Review

Nicolas Jaar

Cenizas

Other People • 2020

Nicolas Jaar hat es gut. Das Problem der zwei Seelen in der Brust, des ständig abliefernden Clubmusik-Produzenten auf der einen und des ambitionierten Komponisten mit Hang zur großen Geste auf der anderen Seite, hat er nämlich gelöst. Indem er seine inzwischen weit über House hinausreichenden Elektro-Tracks seit wenigen Jahren unter dem Alter Ego Against All Logic herausbringt, kann er sich unter Klarnamen ganz ungeniert seinem inneren Satie hingeben. Diese Aufteilung hatte sich schon 2016 angedeutet, als er neben dem raumgreifenden zweiten Album »Sirens« auch eine Compilation seiner typisch reduzierten Deep-House-Tracks unter dem Namen »Nymphs« veröffentlichte.

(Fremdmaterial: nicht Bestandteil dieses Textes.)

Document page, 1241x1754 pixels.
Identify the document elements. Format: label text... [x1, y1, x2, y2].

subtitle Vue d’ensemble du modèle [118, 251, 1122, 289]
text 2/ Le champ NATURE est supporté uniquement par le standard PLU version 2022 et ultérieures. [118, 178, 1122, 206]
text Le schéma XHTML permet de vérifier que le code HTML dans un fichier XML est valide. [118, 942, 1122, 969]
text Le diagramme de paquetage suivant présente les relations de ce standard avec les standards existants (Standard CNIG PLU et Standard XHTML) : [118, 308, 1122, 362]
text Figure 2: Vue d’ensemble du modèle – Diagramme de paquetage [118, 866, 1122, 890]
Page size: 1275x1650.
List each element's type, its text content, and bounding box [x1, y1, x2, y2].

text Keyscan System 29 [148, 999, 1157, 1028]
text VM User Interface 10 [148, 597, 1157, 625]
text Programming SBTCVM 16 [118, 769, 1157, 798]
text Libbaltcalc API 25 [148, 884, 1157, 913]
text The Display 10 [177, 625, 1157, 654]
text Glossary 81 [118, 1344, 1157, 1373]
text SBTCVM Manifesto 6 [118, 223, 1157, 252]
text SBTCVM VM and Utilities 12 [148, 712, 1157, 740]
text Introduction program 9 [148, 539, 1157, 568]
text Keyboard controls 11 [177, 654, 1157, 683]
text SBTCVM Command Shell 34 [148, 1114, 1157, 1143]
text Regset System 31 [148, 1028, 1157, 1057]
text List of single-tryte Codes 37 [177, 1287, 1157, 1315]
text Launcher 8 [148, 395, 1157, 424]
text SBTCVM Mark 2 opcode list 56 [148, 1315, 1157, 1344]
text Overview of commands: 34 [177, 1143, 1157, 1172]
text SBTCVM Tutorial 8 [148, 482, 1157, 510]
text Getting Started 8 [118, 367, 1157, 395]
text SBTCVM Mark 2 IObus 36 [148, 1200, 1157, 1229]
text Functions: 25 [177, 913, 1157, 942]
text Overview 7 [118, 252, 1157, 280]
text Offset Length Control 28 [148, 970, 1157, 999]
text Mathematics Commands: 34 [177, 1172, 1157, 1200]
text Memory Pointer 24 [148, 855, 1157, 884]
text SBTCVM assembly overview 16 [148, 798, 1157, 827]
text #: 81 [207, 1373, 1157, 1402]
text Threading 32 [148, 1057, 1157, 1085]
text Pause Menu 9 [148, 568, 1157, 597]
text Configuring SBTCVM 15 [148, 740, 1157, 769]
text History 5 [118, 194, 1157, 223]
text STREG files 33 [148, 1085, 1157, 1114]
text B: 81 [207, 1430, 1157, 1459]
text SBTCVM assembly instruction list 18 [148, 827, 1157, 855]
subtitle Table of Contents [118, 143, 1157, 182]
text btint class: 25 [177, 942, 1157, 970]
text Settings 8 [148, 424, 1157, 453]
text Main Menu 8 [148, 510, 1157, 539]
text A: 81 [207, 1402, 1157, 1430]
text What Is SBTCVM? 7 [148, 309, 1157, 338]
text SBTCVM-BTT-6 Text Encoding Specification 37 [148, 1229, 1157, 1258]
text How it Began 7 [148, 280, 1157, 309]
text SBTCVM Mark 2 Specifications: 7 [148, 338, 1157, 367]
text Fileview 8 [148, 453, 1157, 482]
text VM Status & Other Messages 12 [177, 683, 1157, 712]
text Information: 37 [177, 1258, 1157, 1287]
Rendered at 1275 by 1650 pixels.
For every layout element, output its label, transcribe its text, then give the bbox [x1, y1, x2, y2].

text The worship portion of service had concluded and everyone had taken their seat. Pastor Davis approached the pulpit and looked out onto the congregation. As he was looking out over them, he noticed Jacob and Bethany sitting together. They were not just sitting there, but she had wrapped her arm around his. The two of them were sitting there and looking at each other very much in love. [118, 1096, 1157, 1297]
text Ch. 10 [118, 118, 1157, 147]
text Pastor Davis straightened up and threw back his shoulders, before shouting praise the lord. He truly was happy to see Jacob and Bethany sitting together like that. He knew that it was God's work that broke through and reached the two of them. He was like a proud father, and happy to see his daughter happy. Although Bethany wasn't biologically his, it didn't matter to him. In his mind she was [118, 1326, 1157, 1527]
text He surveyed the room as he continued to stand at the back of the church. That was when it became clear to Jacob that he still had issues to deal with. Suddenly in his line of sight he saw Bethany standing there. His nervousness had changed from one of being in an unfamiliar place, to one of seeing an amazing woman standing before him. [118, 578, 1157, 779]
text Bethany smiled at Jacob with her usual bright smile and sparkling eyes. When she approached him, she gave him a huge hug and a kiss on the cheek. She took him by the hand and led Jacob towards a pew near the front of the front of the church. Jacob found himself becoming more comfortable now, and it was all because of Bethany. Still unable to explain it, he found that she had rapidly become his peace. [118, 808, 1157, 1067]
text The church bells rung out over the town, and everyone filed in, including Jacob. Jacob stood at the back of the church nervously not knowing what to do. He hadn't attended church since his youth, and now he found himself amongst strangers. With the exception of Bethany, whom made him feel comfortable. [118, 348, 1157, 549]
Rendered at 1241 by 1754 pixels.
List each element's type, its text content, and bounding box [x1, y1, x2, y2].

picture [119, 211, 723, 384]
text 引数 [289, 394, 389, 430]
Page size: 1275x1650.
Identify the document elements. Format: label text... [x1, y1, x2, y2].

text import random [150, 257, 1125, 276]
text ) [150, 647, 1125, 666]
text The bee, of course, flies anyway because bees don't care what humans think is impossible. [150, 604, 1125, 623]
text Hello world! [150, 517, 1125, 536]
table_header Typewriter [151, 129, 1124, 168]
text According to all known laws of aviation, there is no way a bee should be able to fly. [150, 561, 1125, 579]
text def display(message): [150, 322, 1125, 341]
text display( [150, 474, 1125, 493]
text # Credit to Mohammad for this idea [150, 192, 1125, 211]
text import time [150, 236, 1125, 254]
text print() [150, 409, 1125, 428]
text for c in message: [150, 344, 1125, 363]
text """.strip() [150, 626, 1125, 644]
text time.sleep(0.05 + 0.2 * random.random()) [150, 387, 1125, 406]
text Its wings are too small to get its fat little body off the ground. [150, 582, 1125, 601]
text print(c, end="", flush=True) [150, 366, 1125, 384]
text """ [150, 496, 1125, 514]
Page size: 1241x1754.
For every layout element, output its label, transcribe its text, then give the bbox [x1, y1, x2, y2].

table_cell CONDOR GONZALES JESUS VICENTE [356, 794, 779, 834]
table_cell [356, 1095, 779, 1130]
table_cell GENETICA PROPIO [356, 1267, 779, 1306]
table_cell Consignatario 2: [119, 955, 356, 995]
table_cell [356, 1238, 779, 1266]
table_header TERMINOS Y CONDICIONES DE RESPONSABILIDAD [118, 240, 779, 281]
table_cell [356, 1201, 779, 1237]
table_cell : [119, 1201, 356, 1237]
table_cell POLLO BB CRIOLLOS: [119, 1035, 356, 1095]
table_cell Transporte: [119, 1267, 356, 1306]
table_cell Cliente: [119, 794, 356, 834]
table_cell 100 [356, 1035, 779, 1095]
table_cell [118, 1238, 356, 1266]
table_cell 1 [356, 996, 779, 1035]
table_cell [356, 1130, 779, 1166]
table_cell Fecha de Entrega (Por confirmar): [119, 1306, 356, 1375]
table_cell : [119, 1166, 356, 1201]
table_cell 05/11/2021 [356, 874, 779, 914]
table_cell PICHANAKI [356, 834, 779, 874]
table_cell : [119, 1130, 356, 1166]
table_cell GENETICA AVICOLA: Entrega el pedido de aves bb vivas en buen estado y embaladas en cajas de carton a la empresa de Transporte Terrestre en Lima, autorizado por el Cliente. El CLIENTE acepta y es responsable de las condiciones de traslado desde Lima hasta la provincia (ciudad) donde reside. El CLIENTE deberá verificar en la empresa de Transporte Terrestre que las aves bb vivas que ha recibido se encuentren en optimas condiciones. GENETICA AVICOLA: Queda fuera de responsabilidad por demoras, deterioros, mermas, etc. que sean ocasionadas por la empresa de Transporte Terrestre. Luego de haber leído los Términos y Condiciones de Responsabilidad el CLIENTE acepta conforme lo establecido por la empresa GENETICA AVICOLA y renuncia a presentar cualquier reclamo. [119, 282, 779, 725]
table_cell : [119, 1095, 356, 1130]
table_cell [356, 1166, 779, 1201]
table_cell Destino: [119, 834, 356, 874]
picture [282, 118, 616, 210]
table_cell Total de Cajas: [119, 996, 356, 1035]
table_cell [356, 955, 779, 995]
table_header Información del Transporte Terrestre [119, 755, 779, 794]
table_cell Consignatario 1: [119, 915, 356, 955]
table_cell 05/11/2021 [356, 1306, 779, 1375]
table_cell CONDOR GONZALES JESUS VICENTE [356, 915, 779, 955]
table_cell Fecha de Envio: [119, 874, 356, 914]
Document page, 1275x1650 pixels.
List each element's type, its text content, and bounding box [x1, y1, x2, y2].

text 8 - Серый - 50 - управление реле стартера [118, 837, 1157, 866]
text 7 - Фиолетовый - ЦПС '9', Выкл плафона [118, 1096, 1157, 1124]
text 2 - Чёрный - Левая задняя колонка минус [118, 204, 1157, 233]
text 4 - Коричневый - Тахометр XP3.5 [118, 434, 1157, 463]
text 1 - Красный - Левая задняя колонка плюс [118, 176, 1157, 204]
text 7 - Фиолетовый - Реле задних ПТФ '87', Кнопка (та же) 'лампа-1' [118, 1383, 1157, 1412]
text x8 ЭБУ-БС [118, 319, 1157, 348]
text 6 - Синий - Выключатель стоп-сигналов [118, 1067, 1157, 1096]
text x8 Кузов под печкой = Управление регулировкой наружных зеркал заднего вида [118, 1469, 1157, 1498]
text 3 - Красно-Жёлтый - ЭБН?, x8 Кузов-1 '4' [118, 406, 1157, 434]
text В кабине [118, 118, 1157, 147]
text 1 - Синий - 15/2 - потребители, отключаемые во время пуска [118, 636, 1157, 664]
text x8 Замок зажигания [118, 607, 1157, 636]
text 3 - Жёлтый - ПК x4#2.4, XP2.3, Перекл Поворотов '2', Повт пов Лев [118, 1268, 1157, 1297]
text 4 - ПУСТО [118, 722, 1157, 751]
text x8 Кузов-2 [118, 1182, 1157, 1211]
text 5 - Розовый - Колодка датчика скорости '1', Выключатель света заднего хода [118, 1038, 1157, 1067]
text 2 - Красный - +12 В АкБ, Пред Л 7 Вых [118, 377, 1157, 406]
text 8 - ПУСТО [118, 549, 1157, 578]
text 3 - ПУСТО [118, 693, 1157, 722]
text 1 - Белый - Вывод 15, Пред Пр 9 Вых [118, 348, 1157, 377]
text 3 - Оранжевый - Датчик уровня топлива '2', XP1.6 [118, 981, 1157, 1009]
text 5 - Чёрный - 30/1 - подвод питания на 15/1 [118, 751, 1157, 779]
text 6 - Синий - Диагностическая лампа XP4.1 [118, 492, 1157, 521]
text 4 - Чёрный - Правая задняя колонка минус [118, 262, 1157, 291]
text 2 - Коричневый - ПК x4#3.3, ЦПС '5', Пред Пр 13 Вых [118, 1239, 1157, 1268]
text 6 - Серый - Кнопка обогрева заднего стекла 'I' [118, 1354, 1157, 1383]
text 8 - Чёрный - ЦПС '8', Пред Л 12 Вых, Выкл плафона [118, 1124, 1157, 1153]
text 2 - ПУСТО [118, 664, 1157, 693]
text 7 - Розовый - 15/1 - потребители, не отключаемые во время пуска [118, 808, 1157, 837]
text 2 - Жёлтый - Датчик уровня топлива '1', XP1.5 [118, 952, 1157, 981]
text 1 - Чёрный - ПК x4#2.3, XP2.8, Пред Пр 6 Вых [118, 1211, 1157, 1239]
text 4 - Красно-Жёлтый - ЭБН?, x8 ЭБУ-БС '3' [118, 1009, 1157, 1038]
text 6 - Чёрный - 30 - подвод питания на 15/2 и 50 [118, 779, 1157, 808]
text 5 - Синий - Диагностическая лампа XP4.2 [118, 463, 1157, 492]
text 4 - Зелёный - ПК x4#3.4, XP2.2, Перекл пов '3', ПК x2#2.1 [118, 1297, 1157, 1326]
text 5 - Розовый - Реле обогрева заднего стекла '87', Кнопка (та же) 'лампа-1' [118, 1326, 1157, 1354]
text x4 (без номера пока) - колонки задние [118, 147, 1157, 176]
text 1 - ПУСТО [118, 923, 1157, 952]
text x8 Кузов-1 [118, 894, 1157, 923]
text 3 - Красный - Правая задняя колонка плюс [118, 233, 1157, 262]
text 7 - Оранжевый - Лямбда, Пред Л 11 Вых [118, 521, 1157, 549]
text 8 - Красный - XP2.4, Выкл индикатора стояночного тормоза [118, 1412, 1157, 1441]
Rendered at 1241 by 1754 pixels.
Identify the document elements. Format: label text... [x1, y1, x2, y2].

Seither kann Jaar freidrehen: Mit Against All Logic ist ihm eine zeitgeistige Reinkarnation gelungen, die allseits beklatscht wird. Das lässt für seine anderen Projekte Raum, um noch tiefer einzutauchen in experimentellere Bereiche der Musik, die mit Electronica und Pop nur noch wenige Berührungspunkte haben. Das in diesem Frühjahr erschienene »Telas« ist so auch eigentlich nur die Momentaufnahme einer digitalen Soundinstallation, während »Cenizas« es dagegen nochmal ernsthaft mit dem Konzept des Albums versucht. Und dieser Versuch glückt im Großen und Ganzen: Jaar kreiert auf »Cenizas« eine atmosphärische Dichte, die er schon auf den Vorgänger-Alben anstrebte, die ihm so schlüssig bislang aber nur mit seinem Bandprojekt Darkside gelang. Und das, obwohl er auf diesem Album wirklich alles unterzubringen versucht: Vom Free-Jazz-haften Klavierstück (»Gocce«) über den schleppenden Psychedelic-Groover (»Mud«) bis zur soliden Pop-Perle (»Faith Made of Silk«). Mit »Cenizas« baut Nicolas Jaar weiter an seinem Bild vom großen Komponisten unter den Laptopmusikern. Zu einem Satie macht ihn das aber noch lange nicht.